On the busy shopping thoroughfare of SoHo’s Spring Street, just beyond tourists queuing for Cronuts, you ring a doorbell and ascend in an old hand-cranked elevator to the sixth floor. The doors open directly into the loft where the artist Rosemarie Castoro lived and worked for over fifty years, and therefore, directly into the exhibit—an extraordinary, swift passage from one cultural iteration of a city’s neighborhood to another.

It was a fitting entrée to an artist who staged pieces in the streets of Manhattan, and whose studio was a backdrop for performances and architectural interventions. One of the few women associated with Minimalism, Castoro was a painter, sculptor, dancer, installation artist, and Conceptual poet. The breadth of her production is astonishing, its singularity even more so.
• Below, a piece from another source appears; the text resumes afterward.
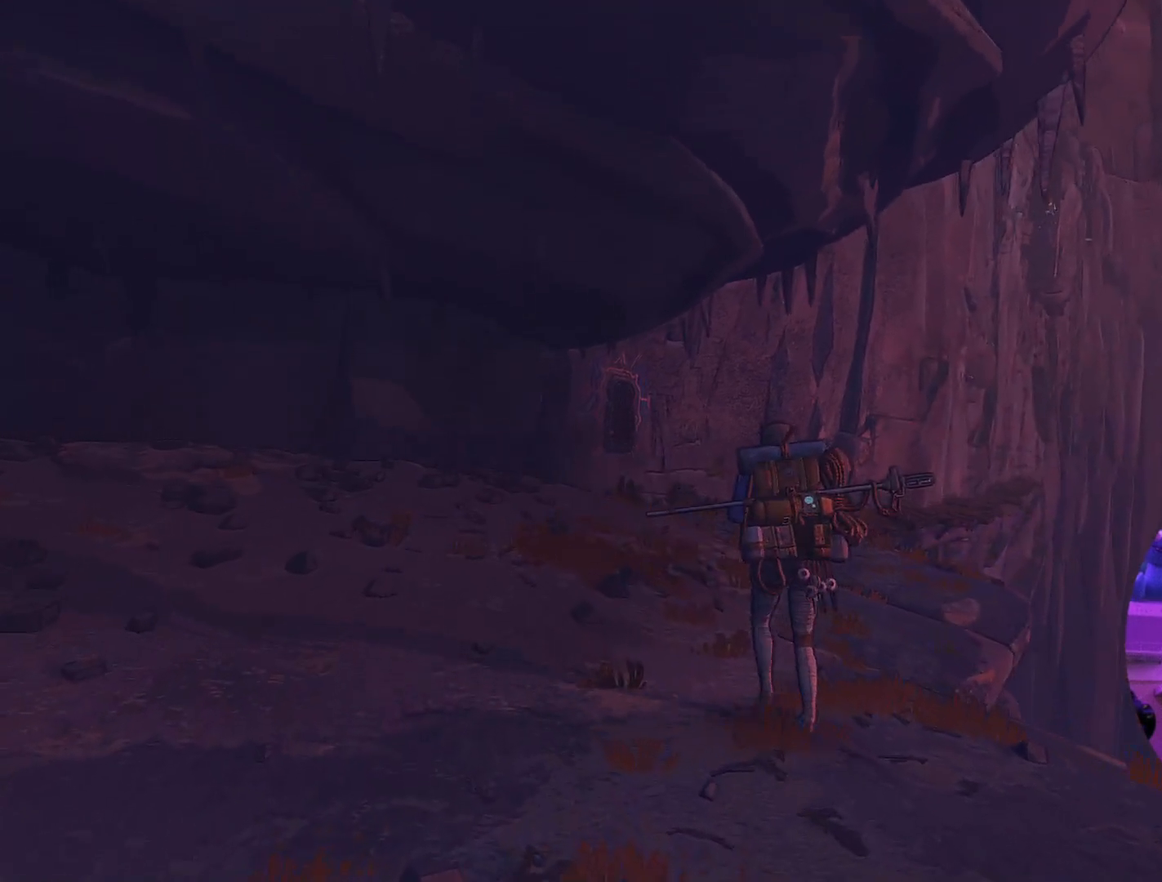
{"buttons": [], "left_stick": "up", "right_stick": "center", "events": []}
Broadway 1602 organized “Loft Show” as part of its Outdoors projects—a smart way to host remote exhibitions as the gallery searches for a new permanent home. The show was also a memorial of sorts; Castoro passed away suddenly in May at the age of seventy-five. To visit the exhibition was to have the privileged intimacy of walking through her oeuvre’s site of origin and experimentation.
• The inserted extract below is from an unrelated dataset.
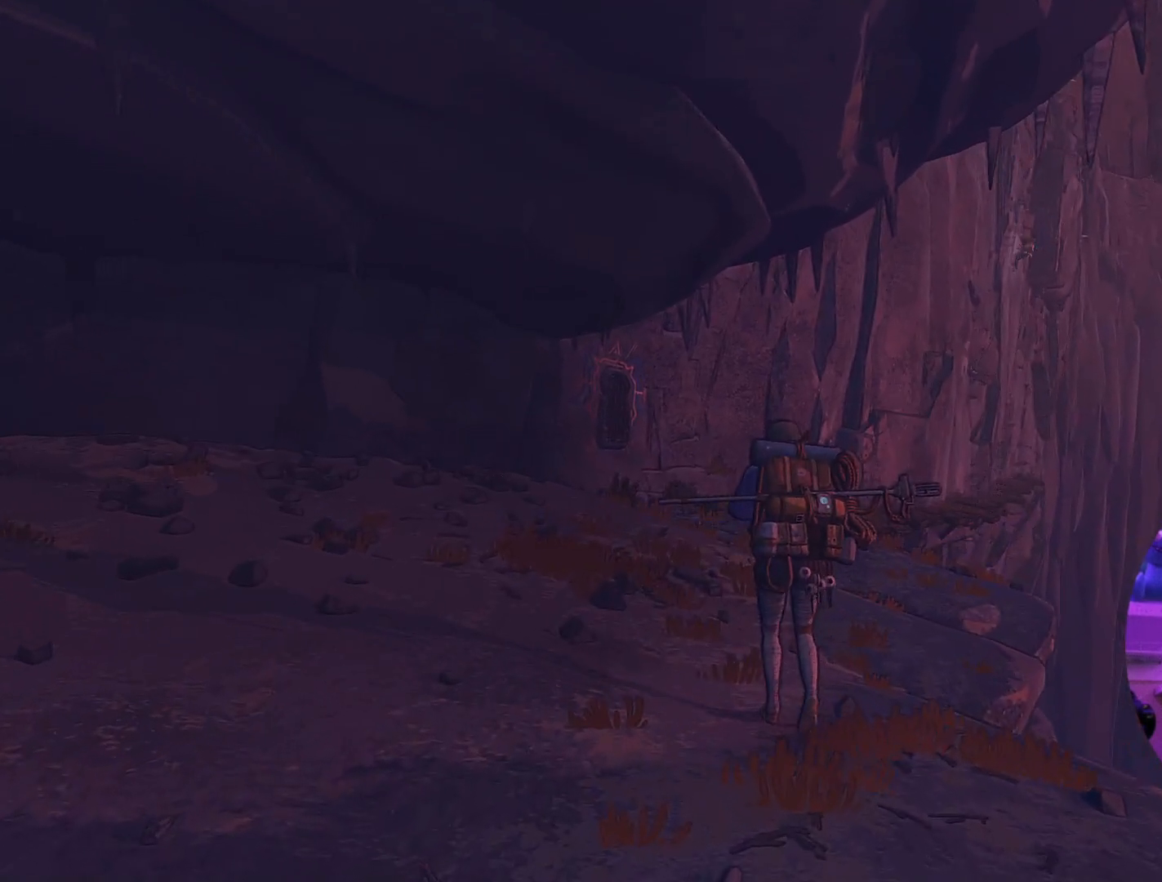
{"buttons": [], "left_stick": "up", "right_stick": "center", "events": []}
This was not your typical Minimalist display. There’s work everywhere: above the elevator, propped on the radiator, hanging from a nail on the wall, installed around the skylight, and, if you’re lucky enough to find it, in the back stairwell. The exhibition hinted at the possibility of numerous future focused shows contained like a matryoshka doll within its abundance. A corner of the loft was dominated by the wall-scale painting Grey Gold Interference, 1965, and the freestanding wall piece Spine on its Side, 1970, made of panels covered in graphite, thickened gesso, and marble dust, applied with a broom—a performative coda to AbEx. Vitrines documented events (including many incorporating this wall) and political engagements. Castoro’s hard-won involvement in Art Workers’ Coalition meetings (they were at first limited to men) was bolstered by an artistic circle illustrated by a wonderful self-timer-Polaroid photograph, like a latter-day Rembrandt guild scene, of a circle of artists gathered in 1969 in her loft, including her then husband Carl Andre, Lawrence Weiner, Robert Smithson, Sol LeWitt, and Jan Dibbets, among others.

A show in situ brings countless objects not on the extensive checklist into its orbit: binders of research and press clippings, books, a welding helmet and argon gas regulator, saws and screws, varnishes stuffed into a clementine crate. What emerged from all this ephemera was the piercing efficacy and activation of the line throughout Castoro’s practice, whether a sentence from her Conceptual journal, or a “Cracking” piece in which space and bodies are delineated in silver tape, or the series of paintings whose bright colors dynamically split the graphic armature of the letter Y. Among my favorite works were small, bound stainless-steel-wire-and-plaster constructions from the mid-1970s, made when Castoro mysteriously said that she imagined herself “as a giant caught in a building.” In Two Walls Wired, 1976, wire lines conjoin, and seem to grow from, white plaster. The marriage of hirsute tangle and abstract sparseness has a feral quality, undeniably sexual and electric.

The exceptional access of the show brought to mind LeWitt’s Autobiography, a photobook from 1980 in which the artist documented every square foot of his studio living space and assembled the hundreds of photos into a syncopated score of routine creative life: plants, pots, toothbrush, show announcements, floorboards, pencils, artworks. LeWitt made another appearance in “Loft Show,” in the form of the fascinating Portrait of Sol LeWitt with Donor and Friends—Oct 3, 1968, part of Castoro’s “Inventory” series, 1966–68, of drawings and paintings composed according to a complex notational system in which she tracked and rated emotional interactions throughout the day, awarding them all numeric values that were then plotted as elegant, architectural lines that cross, lean, and fall in irregular intervals along a horizontal axis. The scientific exactitude yields mystery as much as it does data. One of the few directly vertical lines, slicing through nine others that topple left, is labeled ARBITRARY CUT: a fitting encapsulation of this show’s own core sampling of an artist’s impressive practice—an incomplete, graceful measure.